The threat posed by small unmanned aerial systems to military, security and critical infrastructure targets has changed faster than the procurement systems designed to counter it. UAS platforms are now widely available, increasingly capable and regularly deployed by state and non-state actors against targets that were previously considered safe from aerial attack.
Countering that threat requires a layered capability: detection, classification, tracking, identification and – where authorised – an active response. Radar and radio-frequency detection systems handle parts of that chain well. Optical detection and identification handles the parts they cannot: positive visual classification at range, particularly for small, low-observable UAS operating at low altitude in cluttered environments where radar and RF performance degrades.

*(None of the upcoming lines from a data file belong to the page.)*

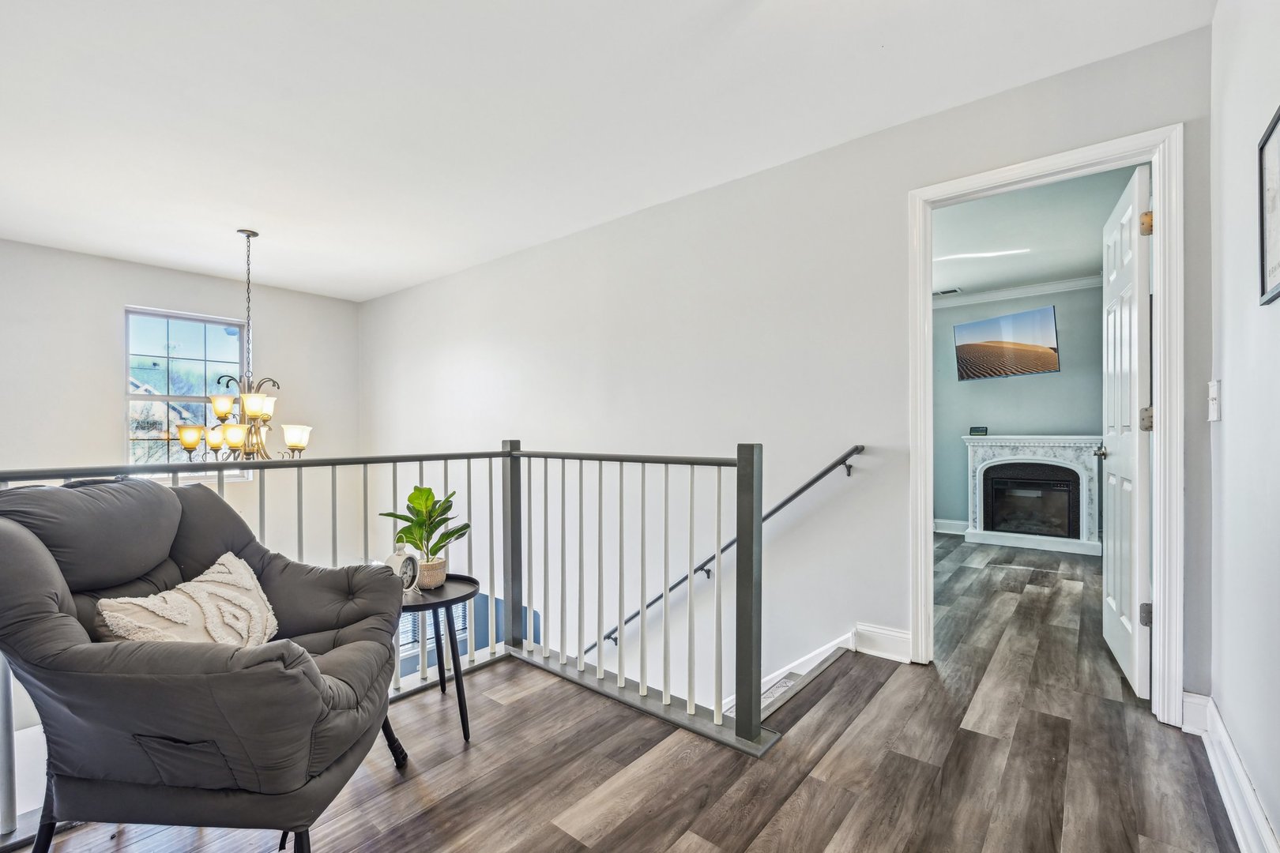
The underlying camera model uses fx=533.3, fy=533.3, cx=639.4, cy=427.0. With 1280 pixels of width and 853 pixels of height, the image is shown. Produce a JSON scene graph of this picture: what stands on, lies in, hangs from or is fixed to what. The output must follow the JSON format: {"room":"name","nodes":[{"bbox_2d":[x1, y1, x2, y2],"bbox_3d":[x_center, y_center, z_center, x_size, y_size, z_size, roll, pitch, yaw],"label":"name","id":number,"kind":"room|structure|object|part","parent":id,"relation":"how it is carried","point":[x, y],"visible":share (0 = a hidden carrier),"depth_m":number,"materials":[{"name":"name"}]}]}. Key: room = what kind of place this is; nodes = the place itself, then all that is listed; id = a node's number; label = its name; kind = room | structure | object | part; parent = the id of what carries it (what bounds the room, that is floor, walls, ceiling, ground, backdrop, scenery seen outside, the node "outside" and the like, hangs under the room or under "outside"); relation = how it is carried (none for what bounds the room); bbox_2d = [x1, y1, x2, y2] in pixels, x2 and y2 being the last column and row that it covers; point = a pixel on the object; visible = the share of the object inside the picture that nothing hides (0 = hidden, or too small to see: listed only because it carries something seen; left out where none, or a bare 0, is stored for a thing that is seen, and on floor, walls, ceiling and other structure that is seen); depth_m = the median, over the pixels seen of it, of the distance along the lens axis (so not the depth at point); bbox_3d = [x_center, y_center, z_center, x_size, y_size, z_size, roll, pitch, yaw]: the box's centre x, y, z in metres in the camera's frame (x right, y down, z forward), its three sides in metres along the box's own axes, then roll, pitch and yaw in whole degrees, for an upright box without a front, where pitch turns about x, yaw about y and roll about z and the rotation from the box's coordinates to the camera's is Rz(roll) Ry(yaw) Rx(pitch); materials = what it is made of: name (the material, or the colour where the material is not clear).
{"room":"hallway","nodes":[
{"label":"hallway","id":0,"kind":"room"},
{"bbox_2d":[0,235,364,567],"bbox_3d":[-4.470,1.226,4.369,0.141,5.296,4.051,0,0,40],"label":"far wall","id":1,"kind":"structure","parent":0,"point":[108,421],"depth_m":4.55,"materials":[{"name":"white paint"}]},
{"bbox_2d":[123,306,251,477],"bbox_3d":[-4.131,-0.264,4.881,0.118,1.562,0.906,0,0,40],"label":"window","id":2,"kind":"structure","parent":1,"relation":"in","point":[201,334],"depth_m":4.82,"materials":[{"name":"glass"}]},
{"bbox_2d":[0,0,1212,301],"bbox_3d":[-1.314,-1.429,2.138,6.327,0.118,4.427,0,0,40],"label":"ceiling","id":3,"kind":"structure","parent":0,"point":[234,222],"depth_m":2.32,"materials":[{"name":"white paint"}]},
{"bbox_2d":[173,229,313,460],"bbox_3d":[-2.674,-0.547,3.670,0.806,1.630,0.798,0,0,40],"label":"chandelier","id":4,"kind":"object","parent":3,"relation":"hanging from","point":[294,436],"visible":0.96,"depth_m":3.59,"materials":[{"name":"metal"}]},
{"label":"shade","id":5,"kind":"part","parent":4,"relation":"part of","materials":[{"name":"glass"}]},
{"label":"shade","id":6,"kind":"part","parent":4,"relation":"part of","materials":[{"name":"glass"}]},
{"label":"shade","id":7,"kind":"part","parent":4,"relation":"part of","materials":[{"name":"glass"}]},
{"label":"shade","id":8,"kind":"part","parent":4,"relation":"part of","materials":[{"name":"glass"}]},
{"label":"shade","id":9,"kind":"part","parent":4,"relation":"part of","materials":[{"name":"glass"}]},
{"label":"shade","id":10,"kind":"part","parent":4,"relation":"part of","materials":[{"name":"glass"}]},
{"bbox_3d":[-2.376,0.059,3.707,0.189,0.148,0.189,0,0,40],"label":"shade","id":11,"kind":"part","parent":4,"relation":"part of","materials":[{"name":"white glass"}]},
{"bbox_2d":[4,529,1250,852],"bbox_3d":[0.869,1.240,2.897,5.457,0.267,8.265,0,0,40],"label":"floor","id":12,"kind":"structure","parent":0,"point":[612,834],"depth_m":1.71,"materials":[{"name":"brown wood"}]},
{"bbox_2d":[0,476,411,852],"bbox_3d":[-1.119,0.613,1.437,0.866,0.968,0.841,0,0,-2],"label":"armchair","id":13,"kind":"object","parent":12,"relation":"on","point":[73,630],"visible":0.99,"depth_m":1.22,"materials":[{"name":"grey fabric"}]},
{"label":"cushion","id":14,"kind":"part","parent":13,"relation":"part of","materials":[{"name":"grey fabric"}]},
{"bbox_2d":[91,551,279,646],"bbox_3d":[-1.215,0.541,1.475,0.243,0.295,0.467,0,0,4],"label":"throw pillow","id":15,"kind":"object","parent":13,"relation":"on","point":[246,583],"visible":0.71,"depth_m":1.43,"materials":[{"name":"beige fabric"}]},
{"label":"chair leg","id":16,"kind":"part","parent":13,"relation":"part of","materials":[{"name":"black metal"}]},
{"bbox_2d":[0,442,771,841],"bbox_3d":[-0.848,0.612,1.398,1.406,1.146,2.941,0,0,40],"label":"stair railing","id":17,"kind":"object","parent":12,"relation":"on","point":[760,561],"visible":0.7,"depth_m":2.19,"materials":[{"name":"grey metal"}]},
{"bbox_2d":[395,572,478,750],"bbox_3d":[-0.801,0.868,1.986,0.443,0.532,0.436,0,0,40],"label":"side table","id":18,"kind":"object","parent":12,"relation":"on","point":[446,600],"visible":0.65,"depth_m":1.93,"materials":[{"name":"black metal"}]},
{"bbox_2d":[384,541,420,592],"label":"alarm clock","id":19,"kind":"object","parent":18,"relation":"on","point":[409,563],"visible":0.78,"depth_m":1.93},
{"bbox_2d":[416,556,447,589],"bbox_3d":[-0.794,0.545,2.007,0.131,0.093,0.130,0,0,40],"label":"plant pot","id":20,"kind":"object","parent":18,"relation":"on","point":[442,570],"visible":0.67,"depth_m":1.96,"materials":[{"name":"beige wicker"}]},
{"bbox_2d":[381,485,467,570],"bbox_3d":[-0.806,0.406,2.034,0.298,0.365,0.297,0,0,-26],"label":"potted plant","id":21,"kind":"object","parent":20,"relation":"in","point":[427,498],"visible":0.88,"depth_m":2.01,"materials":[{"name":"green plant"}]},
{"bbox_2d":[361,25,1218,725],"bbox_3d":[-0.234,1.242,3.882,6.460,5.138,0.132,0,0,40],"label":"back wall","id":22,"kind":"structure","parent":0,"point":[454,277],"depth_m":3.00,"materials":[{"name":"grey paint"}]},
{"bbox_2d":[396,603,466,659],"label":"lower window","id":23,"kind":"structure","parent":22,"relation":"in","point":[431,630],"depth_m":5.01,"materials":[{"name":"white"}]},
{"bbox_2d":[583,451,865,657],"bbox_3d":[0.145,0.966,3.362,2.662,2.103,0.126,0,0,40],"label":"handrail","id":24,"kind":"object","parent":22,"relation":"attached to","point":[788,501],"visible":0.75,"depth_m":2.97,"materials":[{"name":"metal"}]},
{"bbox_2d":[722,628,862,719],"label":"stair trim","id":25,"kind":"object","parent":22,"relation":"attached to","point":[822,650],"visible":0.19,"depth_m":2.75,"materials":[{"name":"white paint"}]},
{"bbox_2d":[851,622,913,662],"bbox_3d":[1.156,1.014,2.506,0.289,0.138,0.020,0,0,40],"label":"baseboard","id":26,"kind":"structure","parent":22,"relation":"attached to","point":[897,648],"depth_m":2.51,"materials":[{"name":"white paint"}]},
{"bbox_2d":[909,126,1183,728],"bbox_3d":[1.661,0.031,2.250,0.917,2.140,0.176,0,0,40],"label":"door frame","id":27,"kind":"structure","parent":22,"relation":"attached to","point":[1068,160],"depth_m":2.00,"materials":[{"name":"white paint"}]},
{"bbox_2d":[1099,164,1153,699],"bbox_3d":[2.178,0.033,2.418,0.167,2.085,0.768,0,0,40],"label":"door","id":28,"kind":"structure","parent":27,"relation":"attached to","point":[1133,653],"depth_m":2.24,"materials":[{"name":"white paint"}]},
{"bbox_3d":[2.002,-0.798,2.118,0.041,0.089,0.031,0,0,40],"label":"hinge","id":29,"kind":"part","parent":28,"relation":"part of","materials":[{"name":"gold metal"}]},
{"bbox_3d":[2.004,0.744,2.122,0.043,0.088,0.034,0,0,40],"label":"hinge","id":30,"kind":"part","parent":28,"relation":"part of","materials":[{"name":"silver metal"}]},
{"bbox_3d":[1.993,-0.028,2.108,0.046,0.092,0.041,0,0,40],"label":"hinge","id":31,"kind":"part","parent":28,"relation":"part of","materials":[{"name":"metal"}]},
{"bbox_2d":[933,285,1104,539],"bbox_3d":[3.578,-0.164,5.394,3.005,2.519,0.126,0,0,40],"label":"bedroom wall","id":32,"kind":"structure","parent":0,"point":[1010,419],"depth_m":5.20,"materials":[{"name":"teal paint"}]},
{"bbox_2d":[933,518,968,534],"bbox_3d":[3.049,1.026,5.569,1.790,0.128,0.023,0,0,40],"label":"baseboard","id":33,"kind":"structure","parent":32,"relation":"attached to","point":[940,531],"depth_m":5.50,"materials":[{"name":"white paint"}]},
{"bbox_2d":[951,304,1059,379],"bbox_3d":[3.582,-0.788,5.229,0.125,0.609,0.886,0,0,-27],"label":"television","id":34,"kind":"object","parent":32,"relation":"attached to","point":[1053,356],"visible":0.99,"depth_m":5.15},
{"bbox_2d":[933,274,1099,308],"bbox_3d":[3.484,-1.307,4.747,2.611,0.092,0.429,0,0,40],"label":"crown molding","id":35,"kind":"structure","parent":32,"relation":"attached to","point":[1020,291],"depth_m":5.13,"materials":[{"name":"white paint"}]},
{"bbox_2d":[960,434,1103,555],"bbox_3d":[3.634,0.588,4.976,1.170,1.013,0.562,0,0,40],"label":"fireplace","id":36,"kind":"object","parent":32,"relation":"attached to","point":[977,508],"visible":0.95,"depth_m":4.90,"materials":[{"name":"white stone"}]},
{"bbox_2d":[968,425,988,435],"bbox_3d":[3.337,0.042,5.257,0.168,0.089,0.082,0,0,40],"label":"clock","id":37,"kind":"object","parent":36,"relation":"on","point":[975,431],"visible":0.99,"depth_m":5.23,"materials":[{"name":"black"}]},
{"bbox_2d":[929,165,1134,298],"bbox_3d":[2.466,-1.422,3.950,2.737,0.112,3.685,0,0,40],"label":"bedroom ceiling","id":38,"kind":"structure","parent":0,"point":[953,280],"depth_m":3.82,"materials":[{"name":"white paint"}]},
{"bbox_2d":[933,286,962,296],"bbox_3d":[3.016,-1.343,5.307,0.297,0.012,0.164,0,0,40],"label":"ceiling vent","id":39,"kind":"object","parent":38,"relation":"attached to","point":[945,291],"visible":0.95,"depth_m":5.27,"materials":[{"name":"white metal"}]},
{"bbox_2d":[1207,0,1279,852],"bbox_3d":[0.809,-0.194,0.322,0.122,2.608,4.117,0,0,40],"label":"right wall","id":40,"kind":"structure","parent":0,"point":[1233,399],"depth_m":1.49,"materials":[{"name":"white paint"}]},
{"bbox_2d":[1207,378,1221,421],"bbox_3d":[1.896,-0.086,1.767,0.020,0.137,0.084,0,0,40],"label":"light switch","id":41,"kind":"object","parent":40,"relation":"attached to","point":[1213,416],"visible":0.97,"depth_m":1.75,"materials":[{"name":"white plastic"}]},
{"bbox_2d":[1182,691,1279,852],"bbox_3d":[0.892,1.013,0.563,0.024,0.135,3.816,0,0,40],"label":"baseboard","id":42,"kind":"structure","parent":40,"relation":"attached to","point":[1210,705],"depth_m":1.50,"materials":[{"name":"white paint"}]},
{"bbox_2d":[1257,105,1279,306],"bbox_3d":[1.411,-0.511,1.151,0.021,0.424,0.404,0,0,40],"label":"picture frame","id":43,"kind":"object","parent":40,"relation":"attached to","point":[1268,137],"visible":0.99,"depth_m":1.27,"materials":[{"name":"black"}]},
{"label":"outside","id":44,"kind":"structure","parent":0,"visible":0},
{"bbox_2d":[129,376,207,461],"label":"house","id":45,"kind":"structure","parent":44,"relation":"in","point":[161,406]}
]}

Wiseled provides the optical illumination layer that makes that classification possible at night and in low-light conditions – and the active deterrence capability that constitutes a proportionate non-lethal response once a threat is confirmed.
Small UAS are difficult optical targets. They are fast, manoeuvrable and increasingly available in configurations that produce minimal thermal signature. In daylight, camera-based detection and classification is tractable. At night, without active illumination, optical classification at operationally relevant ranges is not.
Thermal imaging addresses the detection problem in darkness – passive thermal sensors do not require illumination and detect heat signatures reliably. But thermal imaging alone does not support the image quality needed for positive classification of small UAS at range, and it provides no deterrence capability.
Active near-infrared illumination recovers optical performance in darkness. Combined with AI-based classification software capable of distinguishing UAS signatures from birds, insects and background clutter, it forms the optical identification layer that thermal alone cannot provide.

Wiseled’s IR illuminators provide near-infrared illumination at 940 nm – invisible to the naked eye and to standard visible-band sensors – enabling camera-based optical classification of UAS targets at extended range in complete darkness. The illumination beam tracks with the host PTZ system’s zoom state, maintaining consistent target coverage as the sensor closes range on a cued contact.
940 nm wavelength minimises detection by NVG-equipped observers while maximising performance on standard CMOS camera sensors – the right balance for C-UAS applications where covert operation of the detection system is operationally significant.
Wiseled’s W-Q62 C-UAS configuration integrates with AI-based optical detection software providing library-less, automated UAS classification. Unlike RF detection systems dependent on signal libraries, optical AI classification works from visual and thermal signature data – effective against modified, custom-built and previously unseen UAS types.
Slew-to-cue integration automatically repositions and zooms the PTZ on confirmed UAS track data, with simultaneous tracking of multiple targets including swarm scenarios. Edge processing removes dependence on cloud connectivity – classification and cueing run locally at the sensor.
For confirmed UAS contacts requiring an active response, Wiseled’s FALCON searchlight platform provides white light strobe and optional green laser dazzler capability. White light strobe is the default first-response deterrence mode – high-output visible illumination that functions as a warning and degrades the UAS operator’s situational awareness. The green laser dazzler provides targeted non-lethal deterrence at extended range for confirmed threats where white light alone is insufficient.
Both deterrence outputs are independently controllable and can be pre-programmed into standard operating procedures or managed by a control room operator.
Wiseled C-UAS systems are designed for integration into broader multi-sensor architectures. The optical detection and illumination layer sits alongside radar, RF detection and acoustic sensors – providing the classification and identification capability that other modalities typically cannot deliver for small, low-altitude targets in cluttered environments.